**Problem:**
Give only the number of lines in the records that include "circle".

----- Supplied records

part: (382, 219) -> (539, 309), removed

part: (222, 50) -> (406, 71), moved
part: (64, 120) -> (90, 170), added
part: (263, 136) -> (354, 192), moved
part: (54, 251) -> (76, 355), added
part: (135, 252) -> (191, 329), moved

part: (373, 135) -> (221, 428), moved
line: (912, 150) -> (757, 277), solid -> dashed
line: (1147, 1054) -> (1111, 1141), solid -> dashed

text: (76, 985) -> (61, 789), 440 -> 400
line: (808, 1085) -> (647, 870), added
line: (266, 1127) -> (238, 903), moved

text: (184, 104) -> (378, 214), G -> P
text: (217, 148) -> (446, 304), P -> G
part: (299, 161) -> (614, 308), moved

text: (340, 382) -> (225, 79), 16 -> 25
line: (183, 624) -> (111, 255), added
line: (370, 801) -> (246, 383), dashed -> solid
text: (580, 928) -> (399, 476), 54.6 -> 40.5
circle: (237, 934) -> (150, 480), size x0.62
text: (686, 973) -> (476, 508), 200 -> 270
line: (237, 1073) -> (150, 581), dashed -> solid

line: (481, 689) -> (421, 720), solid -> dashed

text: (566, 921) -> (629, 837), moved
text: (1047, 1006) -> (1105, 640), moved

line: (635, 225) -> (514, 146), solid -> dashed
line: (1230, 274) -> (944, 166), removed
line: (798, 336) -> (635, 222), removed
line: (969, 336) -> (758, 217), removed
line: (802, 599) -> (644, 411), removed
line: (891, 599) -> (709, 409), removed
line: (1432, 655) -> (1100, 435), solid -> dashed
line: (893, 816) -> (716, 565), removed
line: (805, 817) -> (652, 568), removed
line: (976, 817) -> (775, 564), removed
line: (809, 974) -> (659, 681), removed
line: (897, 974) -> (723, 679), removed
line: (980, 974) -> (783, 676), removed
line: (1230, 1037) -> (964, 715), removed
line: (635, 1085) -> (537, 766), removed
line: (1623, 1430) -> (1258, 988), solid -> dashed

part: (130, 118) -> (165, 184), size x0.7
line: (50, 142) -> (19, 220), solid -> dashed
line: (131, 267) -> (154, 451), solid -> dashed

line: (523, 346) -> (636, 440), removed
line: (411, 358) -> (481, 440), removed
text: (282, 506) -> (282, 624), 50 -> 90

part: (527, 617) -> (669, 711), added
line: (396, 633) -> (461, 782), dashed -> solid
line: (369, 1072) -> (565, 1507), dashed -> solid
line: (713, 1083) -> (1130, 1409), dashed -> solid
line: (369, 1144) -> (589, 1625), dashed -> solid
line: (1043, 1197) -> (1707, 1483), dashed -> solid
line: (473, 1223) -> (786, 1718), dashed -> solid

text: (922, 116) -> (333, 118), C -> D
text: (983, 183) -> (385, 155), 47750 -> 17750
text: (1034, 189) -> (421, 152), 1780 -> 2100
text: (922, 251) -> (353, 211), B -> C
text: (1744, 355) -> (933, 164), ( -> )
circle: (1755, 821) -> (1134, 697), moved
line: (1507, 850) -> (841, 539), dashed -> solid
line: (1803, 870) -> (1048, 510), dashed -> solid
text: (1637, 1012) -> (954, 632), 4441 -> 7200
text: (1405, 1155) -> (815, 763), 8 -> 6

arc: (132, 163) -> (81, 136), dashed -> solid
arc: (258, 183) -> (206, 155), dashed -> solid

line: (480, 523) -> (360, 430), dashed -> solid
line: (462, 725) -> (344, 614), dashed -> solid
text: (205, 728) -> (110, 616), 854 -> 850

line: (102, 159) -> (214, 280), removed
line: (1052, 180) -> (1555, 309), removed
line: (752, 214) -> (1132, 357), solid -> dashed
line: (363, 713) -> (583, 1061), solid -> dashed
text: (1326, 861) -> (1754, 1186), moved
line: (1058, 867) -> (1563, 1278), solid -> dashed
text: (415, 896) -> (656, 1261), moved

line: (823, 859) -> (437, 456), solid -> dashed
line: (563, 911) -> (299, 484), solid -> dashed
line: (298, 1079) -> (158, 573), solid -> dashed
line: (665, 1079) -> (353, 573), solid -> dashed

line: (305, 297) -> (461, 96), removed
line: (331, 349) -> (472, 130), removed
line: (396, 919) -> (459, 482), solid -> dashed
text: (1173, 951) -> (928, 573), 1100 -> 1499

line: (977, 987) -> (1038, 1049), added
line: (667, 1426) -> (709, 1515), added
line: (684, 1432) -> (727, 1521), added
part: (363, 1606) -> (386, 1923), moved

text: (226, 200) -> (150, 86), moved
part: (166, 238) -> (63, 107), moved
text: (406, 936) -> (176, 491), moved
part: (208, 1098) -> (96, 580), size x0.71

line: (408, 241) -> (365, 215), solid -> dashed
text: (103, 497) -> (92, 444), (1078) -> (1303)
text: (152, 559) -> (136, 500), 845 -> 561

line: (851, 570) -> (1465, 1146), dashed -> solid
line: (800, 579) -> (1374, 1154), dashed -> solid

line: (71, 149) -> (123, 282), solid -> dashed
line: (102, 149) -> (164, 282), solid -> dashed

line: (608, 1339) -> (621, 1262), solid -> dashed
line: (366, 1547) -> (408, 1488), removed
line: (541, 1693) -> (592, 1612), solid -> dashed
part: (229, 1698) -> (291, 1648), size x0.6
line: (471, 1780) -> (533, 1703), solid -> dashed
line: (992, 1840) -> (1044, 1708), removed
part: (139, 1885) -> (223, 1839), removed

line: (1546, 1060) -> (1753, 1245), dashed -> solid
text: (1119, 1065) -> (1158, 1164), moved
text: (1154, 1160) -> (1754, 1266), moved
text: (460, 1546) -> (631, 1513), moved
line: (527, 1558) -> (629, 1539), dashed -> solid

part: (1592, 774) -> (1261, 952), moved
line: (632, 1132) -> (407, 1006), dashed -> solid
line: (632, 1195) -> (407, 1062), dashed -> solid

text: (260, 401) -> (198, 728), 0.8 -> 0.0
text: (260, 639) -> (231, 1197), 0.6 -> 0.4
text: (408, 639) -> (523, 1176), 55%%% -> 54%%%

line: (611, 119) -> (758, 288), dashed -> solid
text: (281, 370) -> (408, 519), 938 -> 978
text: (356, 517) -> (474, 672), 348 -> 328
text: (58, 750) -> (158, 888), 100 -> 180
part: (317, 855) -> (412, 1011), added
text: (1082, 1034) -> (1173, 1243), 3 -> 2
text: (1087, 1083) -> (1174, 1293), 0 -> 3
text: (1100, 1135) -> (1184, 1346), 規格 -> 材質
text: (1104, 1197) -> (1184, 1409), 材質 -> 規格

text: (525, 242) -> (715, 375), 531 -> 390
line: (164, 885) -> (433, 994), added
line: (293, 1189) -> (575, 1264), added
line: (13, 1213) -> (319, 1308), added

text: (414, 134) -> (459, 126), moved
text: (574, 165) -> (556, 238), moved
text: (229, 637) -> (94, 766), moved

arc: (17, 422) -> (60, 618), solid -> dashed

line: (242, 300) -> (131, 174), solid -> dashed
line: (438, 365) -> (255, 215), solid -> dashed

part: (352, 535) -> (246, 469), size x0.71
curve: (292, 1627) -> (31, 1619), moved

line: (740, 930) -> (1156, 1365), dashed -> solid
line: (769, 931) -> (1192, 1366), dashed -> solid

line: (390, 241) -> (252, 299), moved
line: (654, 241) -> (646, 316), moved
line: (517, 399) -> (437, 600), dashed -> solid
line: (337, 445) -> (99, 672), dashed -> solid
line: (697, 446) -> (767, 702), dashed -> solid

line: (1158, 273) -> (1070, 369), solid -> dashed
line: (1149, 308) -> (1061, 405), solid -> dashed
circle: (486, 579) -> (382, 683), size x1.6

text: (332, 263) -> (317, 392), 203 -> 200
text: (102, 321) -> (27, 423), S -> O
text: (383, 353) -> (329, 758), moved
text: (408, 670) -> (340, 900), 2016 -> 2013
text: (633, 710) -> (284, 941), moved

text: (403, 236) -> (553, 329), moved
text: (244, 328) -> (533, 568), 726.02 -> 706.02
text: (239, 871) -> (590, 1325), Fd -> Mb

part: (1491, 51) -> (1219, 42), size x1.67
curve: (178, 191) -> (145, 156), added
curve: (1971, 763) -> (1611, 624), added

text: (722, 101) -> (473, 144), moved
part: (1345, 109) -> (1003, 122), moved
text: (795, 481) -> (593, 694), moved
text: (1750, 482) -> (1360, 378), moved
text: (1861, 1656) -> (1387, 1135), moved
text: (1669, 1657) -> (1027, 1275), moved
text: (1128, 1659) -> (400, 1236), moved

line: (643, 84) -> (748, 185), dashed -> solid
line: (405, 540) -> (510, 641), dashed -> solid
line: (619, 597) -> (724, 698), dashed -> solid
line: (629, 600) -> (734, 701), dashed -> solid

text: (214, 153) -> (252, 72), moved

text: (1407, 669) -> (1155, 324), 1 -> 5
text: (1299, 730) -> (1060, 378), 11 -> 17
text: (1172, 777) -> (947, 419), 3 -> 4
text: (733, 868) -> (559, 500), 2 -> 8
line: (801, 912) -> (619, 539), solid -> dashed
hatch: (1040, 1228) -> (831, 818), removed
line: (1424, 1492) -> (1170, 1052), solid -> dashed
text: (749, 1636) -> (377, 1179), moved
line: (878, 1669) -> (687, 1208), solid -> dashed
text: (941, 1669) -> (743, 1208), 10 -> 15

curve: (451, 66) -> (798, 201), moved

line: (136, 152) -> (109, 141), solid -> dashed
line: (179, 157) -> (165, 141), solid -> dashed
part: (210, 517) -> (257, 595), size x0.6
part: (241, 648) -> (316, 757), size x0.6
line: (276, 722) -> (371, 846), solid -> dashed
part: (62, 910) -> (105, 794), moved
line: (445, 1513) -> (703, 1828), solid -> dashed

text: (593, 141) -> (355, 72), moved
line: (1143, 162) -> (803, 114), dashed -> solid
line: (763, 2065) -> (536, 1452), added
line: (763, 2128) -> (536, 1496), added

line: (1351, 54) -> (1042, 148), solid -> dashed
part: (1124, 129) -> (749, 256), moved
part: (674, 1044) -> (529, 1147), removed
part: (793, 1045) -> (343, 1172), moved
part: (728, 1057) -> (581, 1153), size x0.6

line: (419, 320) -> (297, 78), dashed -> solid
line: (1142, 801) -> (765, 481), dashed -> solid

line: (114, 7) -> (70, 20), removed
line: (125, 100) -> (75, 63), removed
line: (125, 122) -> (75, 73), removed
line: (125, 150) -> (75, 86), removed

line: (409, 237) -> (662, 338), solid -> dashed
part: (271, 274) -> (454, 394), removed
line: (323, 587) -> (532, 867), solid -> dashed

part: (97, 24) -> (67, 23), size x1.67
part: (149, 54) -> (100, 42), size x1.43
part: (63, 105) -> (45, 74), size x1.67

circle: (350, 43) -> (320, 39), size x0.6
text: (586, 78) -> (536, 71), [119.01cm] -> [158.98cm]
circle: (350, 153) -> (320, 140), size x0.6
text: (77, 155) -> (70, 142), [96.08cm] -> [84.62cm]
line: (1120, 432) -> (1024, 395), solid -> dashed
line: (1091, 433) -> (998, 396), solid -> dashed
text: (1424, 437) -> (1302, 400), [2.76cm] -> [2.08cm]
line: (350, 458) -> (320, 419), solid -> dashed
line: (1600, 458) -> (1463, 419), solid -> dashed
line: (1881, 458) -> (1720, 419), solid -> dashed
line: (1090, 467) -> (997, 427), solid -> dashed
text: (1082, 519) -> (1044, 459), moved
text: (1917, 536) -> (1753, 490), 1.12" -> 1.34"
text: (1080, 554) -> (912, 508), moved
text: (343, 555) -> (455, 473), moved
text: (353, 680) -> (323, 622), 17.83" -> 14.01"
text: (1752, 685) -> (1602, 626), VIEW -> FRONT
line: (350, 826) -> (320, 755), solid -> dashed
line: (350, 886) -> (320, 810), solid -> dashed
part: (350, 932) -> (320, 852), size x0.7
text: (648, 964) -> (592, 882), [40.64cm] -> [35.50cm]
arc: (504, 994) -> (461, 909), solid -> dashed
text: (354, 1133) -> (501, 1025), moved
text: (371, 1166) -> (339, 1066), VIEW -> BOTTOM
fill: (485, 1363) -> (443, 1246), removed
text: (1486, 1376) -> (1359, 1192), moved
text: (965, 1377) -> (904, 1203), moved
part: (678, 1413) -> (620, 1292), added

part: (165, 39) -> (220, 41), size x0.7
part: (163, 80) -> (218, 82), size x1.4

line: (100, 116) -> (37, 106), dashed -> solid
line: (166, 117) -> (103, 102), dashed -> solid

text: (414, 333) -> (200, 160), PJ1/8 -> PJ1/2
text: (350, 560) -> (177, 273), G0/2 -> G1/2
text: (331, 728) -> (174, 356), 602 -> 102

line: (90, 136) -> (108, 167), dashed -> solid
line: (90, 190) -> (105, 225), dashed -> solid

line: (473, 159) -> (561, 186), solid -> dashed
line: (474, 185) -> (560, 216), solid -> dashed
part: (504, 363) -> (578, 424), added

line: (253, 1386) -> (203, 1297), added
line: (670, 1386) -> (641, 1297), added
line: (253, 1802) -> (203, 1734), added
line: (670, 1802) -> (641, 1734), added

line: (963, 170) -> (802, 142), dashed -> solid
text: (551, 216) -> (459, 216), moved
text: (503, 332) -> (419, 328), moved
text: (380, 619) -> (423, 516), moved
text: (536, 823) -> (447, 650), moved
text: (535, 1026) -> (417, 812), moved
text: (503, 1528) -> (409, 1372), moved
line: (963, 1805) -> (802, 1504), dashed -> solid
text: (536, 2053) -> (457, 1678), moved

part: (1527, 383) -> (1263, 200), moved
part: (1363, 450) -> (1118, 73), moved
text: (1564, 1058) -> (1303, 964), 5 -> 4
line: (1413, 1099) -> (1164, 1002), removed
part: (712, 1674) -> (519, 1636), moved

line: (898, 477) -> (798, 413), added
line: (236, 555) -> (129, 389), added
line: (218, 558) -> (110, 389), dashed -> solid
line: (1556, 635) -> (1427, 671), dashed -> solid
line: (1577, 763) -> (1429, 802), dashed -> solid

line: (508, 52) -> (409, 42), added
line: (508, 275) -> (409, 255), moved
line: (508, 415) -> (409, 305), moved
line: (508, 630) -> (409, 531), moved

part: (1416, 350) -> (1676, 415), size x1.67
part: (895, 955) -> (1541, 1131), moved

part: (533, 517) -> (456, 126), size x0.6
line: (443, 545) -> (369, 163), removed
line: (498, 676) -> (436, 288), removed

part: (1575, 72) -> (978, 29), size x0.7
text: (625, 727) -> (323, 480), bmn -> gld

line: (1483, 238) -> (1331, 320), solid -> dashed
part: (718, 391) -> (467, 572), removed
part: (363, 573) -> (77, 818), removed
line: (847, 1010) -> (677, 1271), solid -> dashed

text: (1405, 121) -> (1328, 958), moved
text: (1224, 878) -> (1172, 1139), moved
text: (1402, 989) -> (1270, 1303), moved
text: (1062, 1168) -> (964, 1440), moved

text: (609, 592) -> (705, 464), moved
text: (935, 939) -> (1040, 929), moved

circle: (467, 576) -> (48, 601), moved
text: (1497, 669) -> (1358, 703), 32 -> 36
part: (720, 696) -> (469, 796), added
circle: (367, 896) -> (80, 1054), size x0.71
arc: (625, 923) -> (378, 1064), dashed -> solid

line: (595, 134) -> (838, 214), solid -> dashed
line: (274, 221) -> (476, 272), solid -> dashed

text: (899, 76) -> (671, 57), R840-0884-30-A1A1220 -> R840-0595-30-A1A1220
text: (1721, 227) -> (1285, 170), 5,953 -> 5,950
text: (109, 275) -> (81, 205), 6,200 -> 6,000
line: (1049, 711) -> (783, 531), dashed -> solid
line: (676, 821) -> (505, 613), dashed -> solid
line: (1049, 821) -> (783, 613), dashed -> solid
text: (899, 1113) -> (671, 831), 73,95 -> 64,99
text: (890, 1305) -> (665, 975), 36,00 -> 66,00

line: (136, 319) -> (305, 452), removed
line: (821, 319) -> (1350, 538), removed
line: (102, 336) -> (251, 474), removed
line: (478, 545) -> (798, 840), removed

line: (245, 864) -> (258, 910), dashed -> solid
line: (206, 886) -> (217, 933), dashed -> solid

----------

**Solution to this problem:**
7